A Innsbruck, nel 1964, Omega lancia il primo Omegascope e così anche l’esperienza visiva dell’attività sportiva – e non solo – altera la sua natura: la cronaca si trasferisce sullo schermo, si rivolge agli spettatori anche fuori dagli spalti, dentro i locali, raccolti di fronte alle televisioni o intorno alle radio. Tutto si svolge contemporaneamente, il tempo del racconto sportivo e quello della vita reale si sovrappongono: è il potere della diretta. In diretta avviene presto anche il nuoto con l’introduzione del primo Swim Eight-O-Matic, timer semiautomatico e dei touchpad, dispositivi orientati a reagire al minimo tocco, così che quando un atleta raggiungeva il traguardo era capace di fermare il tempo con le proprie mani.

A Montreal nel 1976 Omega mostra tempi, punteggi e graduatorie trasmettendo informazioni all’intero stadio. E a Seoul, nel 1988, istituisce per la prima volta il cronometraggio computerizzato, ossia l’archivio di informazioni digitali: è il coronamento di un nuovo modo di intendere l’esistenza. Tutto presenta un deposito di conoscenze: ogni cosa si può approfondire istantaneamente ed è accessibile a chiunque. L’obiettivo è allora rendere i nuovi strumenti di elaborazione della realtà via via più precisi; ad esempio, il Quantum Timer di Omega a Londra nel 2012 ha segnato l’inizio di una nuova generazione di prodotti di cronometraggio, cento volte maggiore rispetto ai precedenti.

courtesy of Omega

Adesso le prestazioni di ogni atleta sono misurate al millimetro, al millesimo di ogni secondo. Ecco che torna il tempo, frammentato, sezionato in ogni suo aspetto: ogni sua manifestazione è rallentabile, fermata, un fotogramma diffuso migliaia di volte, sugli schermi dello stadio, su quelli televisivi, su quelli minuscoli dei cellulari. È successo a Pechino nel 2018. A Parigi, questa estate, la Scan’O’Vision MYRIA verrà sostituita con la Scan’O’ Vision Ultimate, in grado di scattare quarantamila immagini al secondo.

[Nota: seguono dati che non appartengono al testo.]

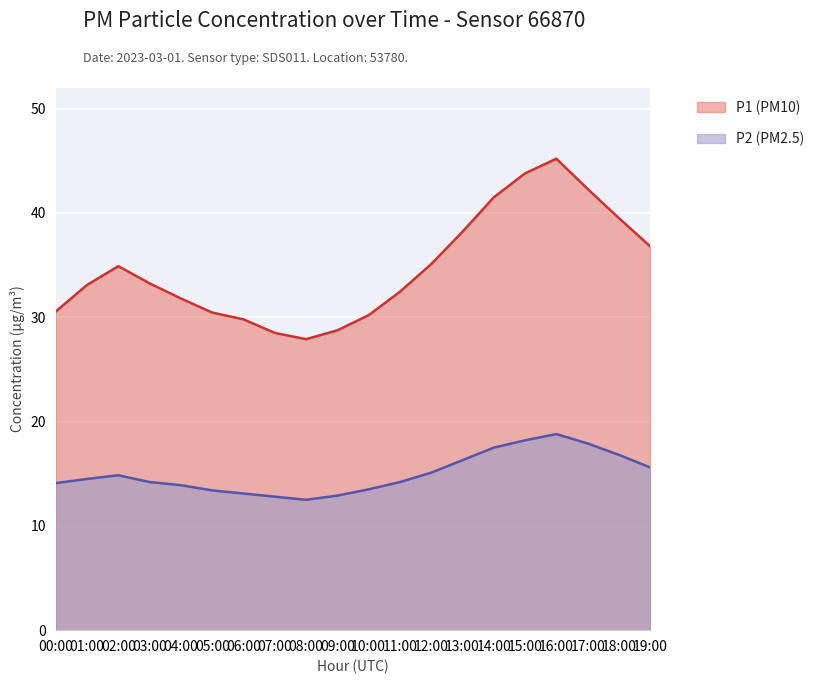

How many data points in P2 are above 14?

13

Cosa ci attende in futuro? Il sociologo Jean Baudrillard sosteneva, ancora nel Novecento, che le immagini avrebbero condotto all’uccisione del reale. Una tesi ripresa dal filosofo Paulo Barone, il quale sostiene che a seguito del suo essere stato sgranato e continuamente rifinito, il reale sia scomparso, raggiunto in tutti i suoi punti da una lente d’ingrandimento in grado di renderlo accecante. Viviamo un presente all’insegna della precarietà, frammentato e scomposto. Per questo la natura stessa di queste immense riunioni sportive, dove il tempo riacquisisce senso, vive di spunti condivisibili e condivisi da tutti, impossibili da mettere in discussione, vibra a frequenze ancora più alte, anzi, più sintonizzate.